Records section start
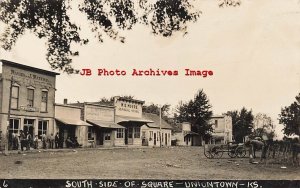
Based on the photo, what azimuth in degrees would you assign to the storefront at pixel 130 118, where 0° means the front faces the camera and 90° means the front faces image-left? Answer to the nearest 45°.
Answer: approximately 315°

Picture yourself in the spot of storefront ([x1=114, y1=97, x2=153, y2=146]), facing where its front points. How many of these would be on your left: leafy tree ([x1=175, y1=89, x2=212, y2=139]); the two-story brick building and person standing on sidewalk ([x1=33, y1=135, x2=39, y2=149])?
1

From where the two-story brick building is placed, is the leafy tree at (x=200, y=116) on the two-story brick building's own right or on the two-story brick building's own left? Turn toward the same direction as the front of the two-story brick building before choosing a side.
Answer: on the two-story brick building's own left

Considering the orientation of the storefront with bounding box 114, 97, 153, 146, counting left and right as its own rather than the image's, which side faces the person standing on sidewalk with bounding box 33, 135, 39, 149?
right

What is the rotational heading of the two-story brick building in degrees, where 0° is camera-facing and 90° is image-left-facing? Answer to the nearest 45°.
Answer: approximately 315°
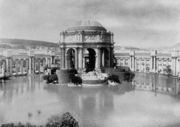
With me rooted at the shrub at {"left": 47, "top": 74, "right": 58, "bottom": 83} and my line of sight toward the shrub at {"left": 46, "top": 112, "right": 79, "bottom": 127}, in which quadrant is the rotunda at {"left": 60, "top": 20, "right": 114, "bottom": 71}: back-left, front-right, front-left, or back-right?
back-left

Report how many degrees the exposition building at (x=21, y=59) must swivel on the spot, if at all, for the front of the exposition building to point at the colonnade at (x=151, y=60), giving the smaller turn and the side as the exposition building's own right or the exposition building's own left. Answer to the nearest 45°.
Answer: approximately 45° to the exposition building's own left

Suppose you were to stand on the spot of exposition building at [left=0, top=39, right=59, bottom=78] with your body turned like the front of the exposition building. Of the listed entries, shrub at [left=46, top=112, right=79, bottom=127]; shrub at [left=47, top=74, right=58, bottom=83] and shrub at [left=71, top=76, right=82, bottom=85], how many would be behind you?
0

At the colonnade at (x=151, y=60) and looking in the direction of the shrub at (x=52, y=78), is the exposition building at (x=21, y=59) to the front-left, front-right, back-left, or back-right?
front-right

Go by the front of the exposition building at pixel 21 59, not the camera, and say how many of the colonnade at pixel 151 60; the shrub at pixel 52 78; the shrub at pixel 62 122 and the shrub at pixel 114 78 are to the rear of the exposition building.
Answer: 0

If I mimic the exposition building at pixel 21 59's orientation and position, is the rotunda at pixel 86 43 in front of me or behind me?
in front

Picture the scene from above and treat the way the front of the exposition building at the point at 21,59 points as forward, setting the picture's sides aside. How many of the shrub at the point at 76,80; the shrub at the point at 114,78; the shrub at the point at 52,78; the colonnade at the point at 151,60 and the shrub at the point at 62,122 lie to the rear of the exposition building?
0

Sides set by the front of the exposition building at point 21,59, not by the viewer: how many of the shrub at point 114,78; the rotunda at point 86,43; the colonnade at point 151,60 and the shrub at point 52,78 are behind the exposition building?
0

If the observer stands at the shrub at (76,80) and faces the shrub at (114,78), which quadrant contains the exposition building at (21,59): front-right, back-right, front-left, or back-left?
back-left

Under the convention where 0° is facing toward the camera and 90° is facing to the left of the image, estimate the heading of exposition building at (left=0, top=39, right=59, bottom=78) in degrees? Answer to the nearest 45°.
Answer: approximately 315°

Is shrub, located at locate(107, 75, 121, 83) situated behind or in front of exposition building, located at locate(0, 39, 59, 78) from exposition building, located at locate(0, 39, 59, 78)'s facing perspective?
in front

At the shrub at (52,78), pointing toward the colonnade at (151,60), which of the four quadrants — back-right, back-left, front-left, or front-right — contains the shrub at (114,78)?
front-right

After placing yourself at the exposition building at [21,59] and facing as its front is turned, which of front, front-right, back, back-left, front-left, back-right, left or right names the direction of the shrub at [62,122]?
front-right
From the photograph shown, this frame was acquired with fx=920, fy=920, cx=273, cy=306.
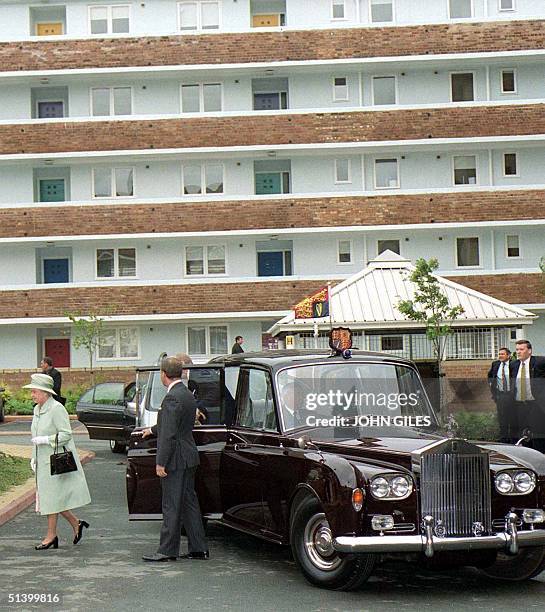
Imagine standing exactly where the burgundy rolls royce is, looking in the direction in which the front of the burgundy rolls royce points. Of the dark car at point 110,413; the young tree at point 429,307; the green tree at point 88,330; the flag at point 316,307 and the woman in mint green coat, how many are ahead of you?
0

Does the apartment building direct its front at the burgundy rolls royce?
yes

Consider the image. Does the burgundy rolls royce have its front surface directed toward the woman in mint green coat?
no

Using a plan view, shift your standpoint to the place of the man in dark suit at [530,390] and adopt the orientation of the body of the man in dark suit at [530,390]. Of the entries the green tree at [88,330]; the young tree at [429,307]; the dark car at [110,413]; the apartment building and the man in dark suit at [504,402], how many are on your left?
0

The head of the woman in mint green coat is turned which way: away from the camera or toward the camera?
toward the camera

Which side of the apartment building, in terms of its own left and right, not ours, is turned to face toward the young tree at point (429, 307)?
front

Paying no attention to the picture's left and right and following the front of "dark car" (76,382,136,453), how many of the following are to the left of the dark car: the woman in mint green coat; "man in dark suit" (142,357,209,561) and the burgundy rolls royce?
0

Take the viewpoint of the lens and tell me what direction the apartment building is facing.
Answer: facing the viewer

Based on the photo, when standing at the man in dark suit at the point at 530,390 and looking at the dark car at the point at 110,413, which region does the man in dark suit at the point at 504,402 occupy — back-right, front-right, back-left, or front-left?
front-right

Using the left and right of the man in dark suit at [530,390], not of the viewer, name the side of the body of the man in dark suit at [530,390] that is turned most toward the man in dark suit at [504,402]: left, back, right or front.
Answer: right

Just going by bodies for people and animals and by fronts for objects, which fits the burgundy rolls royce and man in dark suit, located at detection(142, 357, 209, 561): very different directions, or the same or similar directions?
very different directions

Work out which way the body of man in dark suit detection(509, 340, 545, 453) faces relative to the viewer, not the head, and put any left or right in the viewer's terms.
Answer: facing the viewer and to the left of the viewer

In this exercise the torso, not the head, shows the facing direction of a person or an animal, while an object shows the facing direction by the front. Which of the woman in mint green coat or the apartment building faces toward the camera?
the apartment building
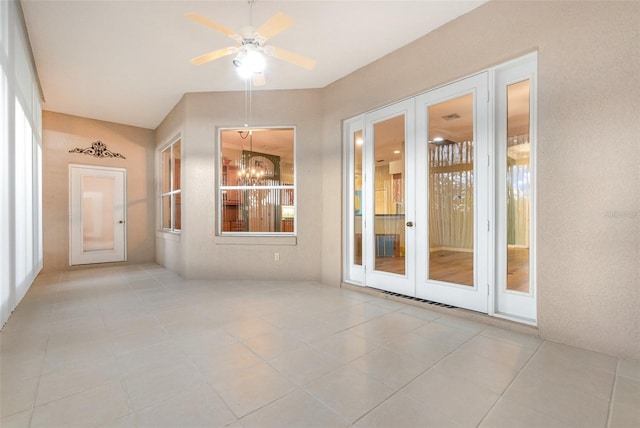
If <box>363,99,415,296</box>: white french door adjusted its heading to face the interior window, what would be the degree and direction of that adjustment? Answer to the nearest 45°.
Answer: approximately 45° to its right

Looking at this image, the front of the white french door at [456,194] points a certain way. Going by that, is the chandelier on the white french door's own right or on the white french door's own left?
on the white french door's own right

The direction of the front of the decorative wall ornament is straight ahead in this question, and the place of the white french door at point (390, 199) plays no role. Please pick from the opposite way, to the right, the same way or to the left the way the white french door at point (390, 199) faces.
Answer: to the right

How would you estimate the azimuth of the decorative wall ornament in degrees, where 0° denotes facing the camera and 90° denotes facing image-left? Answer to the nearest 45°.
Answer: approximately 0°

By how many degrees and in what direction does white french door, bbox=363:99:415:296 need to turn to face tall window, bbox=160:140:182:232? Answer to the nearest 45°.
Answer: approximately 45° to its right

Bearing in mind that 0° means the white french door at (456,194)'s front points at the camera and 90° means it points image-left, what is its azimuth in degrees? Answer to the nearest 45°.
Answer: approximately 45°

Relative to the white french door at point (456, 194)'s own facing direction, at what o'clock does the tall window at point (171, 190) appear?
The tall window is roughly at 2 o'clock from the white french door.

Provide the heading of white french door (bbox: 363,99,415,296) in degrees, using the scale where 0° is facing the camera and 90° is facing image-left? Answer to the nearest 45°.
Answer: approximately 45°

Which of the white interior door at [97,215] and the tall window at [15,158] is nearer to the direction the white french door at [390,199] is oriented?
the tall window

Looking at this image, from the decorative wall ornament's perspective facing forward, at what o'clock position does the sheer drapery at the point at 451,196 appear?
The sheer drapery is roughly at 11 o'clock from the decorative wall ornament.

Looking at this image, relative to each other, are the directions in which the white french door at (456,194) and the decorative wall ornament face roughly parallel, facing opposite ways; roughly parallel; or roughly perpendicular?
roughly perpendicular
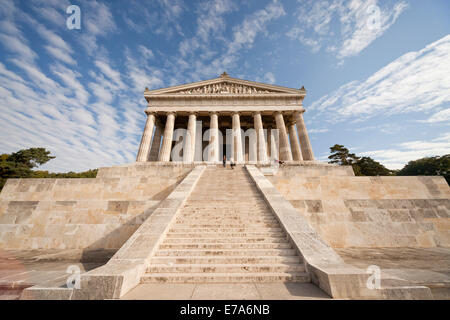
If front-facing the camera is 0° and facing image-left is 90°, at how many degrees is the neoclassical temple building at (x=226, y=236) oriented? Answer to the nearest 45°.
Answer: approximately 0°

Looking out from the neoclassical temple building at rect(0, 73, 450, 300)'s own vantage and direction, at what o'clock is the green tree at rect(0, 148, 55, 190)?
The green tree is roughly at 4 o'clock from the neoclassical temple building.
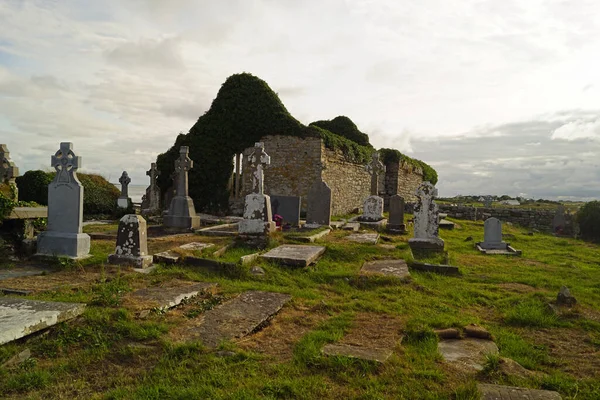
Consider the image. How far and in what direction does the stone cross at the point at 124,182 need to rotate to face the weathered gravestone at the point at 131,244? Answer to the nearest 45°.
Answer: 0° — it already faces it

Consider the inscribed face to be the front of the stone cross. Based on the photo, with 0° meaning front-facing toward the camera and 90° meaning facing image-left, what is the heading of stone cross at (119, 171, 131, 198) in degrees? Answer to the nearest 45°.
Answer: approximately 0°

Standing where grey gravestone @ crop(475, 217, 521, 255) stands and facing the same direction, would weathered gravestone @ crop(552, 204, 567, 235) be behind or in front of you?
behind

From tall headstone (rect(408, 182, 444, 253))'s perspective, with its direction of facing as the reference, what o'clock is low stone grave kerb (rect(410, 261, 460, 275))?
The low stone grave kerb is roughly at 12 o'clock from the tall headstone.

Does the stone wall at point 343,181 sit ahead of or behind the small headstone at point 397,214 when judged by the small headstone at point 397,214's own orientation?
behind

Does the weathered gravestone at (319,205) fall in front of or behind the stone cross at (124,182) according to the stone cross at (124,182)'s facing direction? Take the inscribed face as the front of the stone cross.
in front

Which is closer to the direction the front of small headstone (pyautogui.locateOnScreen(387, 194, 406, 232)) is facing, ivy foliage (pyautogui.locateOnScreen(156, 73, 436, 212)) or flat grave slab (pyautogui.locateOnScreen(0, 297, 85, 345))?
the flat grave slab

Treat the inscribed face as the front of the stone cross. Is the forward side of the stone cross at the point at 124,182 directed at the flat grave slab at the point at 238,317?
yes

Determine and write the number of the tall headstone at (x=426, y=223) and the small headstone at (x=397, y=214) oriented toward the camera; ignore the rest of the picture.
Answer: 2

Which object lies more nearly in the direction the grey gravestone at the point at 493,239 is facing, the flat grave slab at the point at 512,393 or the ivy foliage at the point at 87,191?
the flat grave slab

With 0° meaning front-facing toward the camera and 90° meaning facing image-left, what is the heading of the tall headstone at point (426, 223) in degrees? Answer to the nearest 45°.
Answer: approximately 0°

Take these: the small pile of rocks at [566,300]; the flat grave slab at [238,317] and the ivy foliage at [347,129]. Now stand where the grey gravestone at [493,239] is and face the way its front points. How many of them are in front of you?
2

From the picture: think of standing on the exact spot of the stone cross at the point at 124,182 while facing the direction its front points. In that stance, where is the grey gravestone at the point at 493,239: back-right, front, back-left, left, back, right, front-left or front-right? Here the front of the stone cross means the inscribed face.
front-left

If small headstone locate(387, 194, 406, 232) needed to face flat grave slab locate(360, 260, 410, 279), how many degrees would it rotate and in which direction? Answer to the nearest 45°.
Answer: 0° — it already faces it

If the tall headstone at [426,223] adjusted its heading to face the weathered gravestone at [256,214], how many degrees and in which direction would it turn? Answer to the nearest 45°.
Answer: approximately 45° to its right
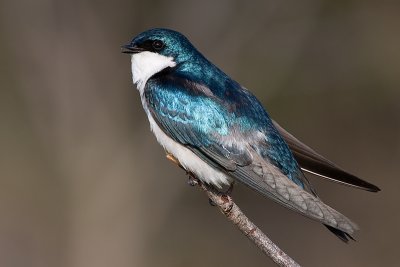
Records section end
- _Instructions for the task_
Copy the records verbatim from the line containing "If the tall" through the end of the records, with both ends included. Leave the pictures out.

- _Result below_
If the tall headstone at [426,223] adjusted its heading to face the weathered gravestone at [256,214], how many degrees and in which direction would it turn? Answer to the nearest 45°.
Answer: approximately 45° to its right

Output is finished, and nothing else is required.